● Task to complete
Going through the entries below, count each line containing the word "right". Report the number only.

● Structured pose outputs
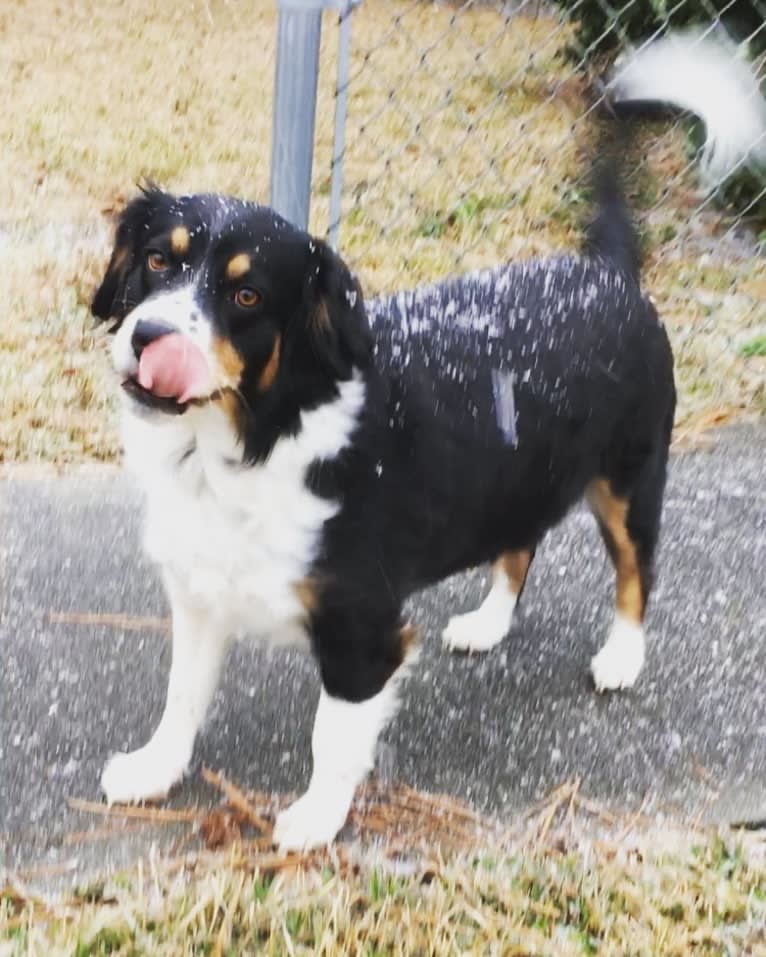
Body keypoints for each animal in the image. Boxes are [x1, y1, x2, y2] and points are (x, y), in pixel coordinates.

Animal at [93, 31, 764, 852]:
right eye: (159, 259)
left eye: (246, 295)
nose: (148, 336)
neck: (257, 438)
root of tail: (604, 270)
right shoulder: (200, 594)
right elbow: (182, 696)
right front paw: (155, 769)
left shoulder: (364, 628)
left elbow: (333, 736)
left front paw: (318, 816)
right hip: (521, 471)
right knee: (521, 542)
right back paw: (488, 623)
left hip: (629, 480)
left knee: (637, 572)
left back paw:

● Solution to this exercise
7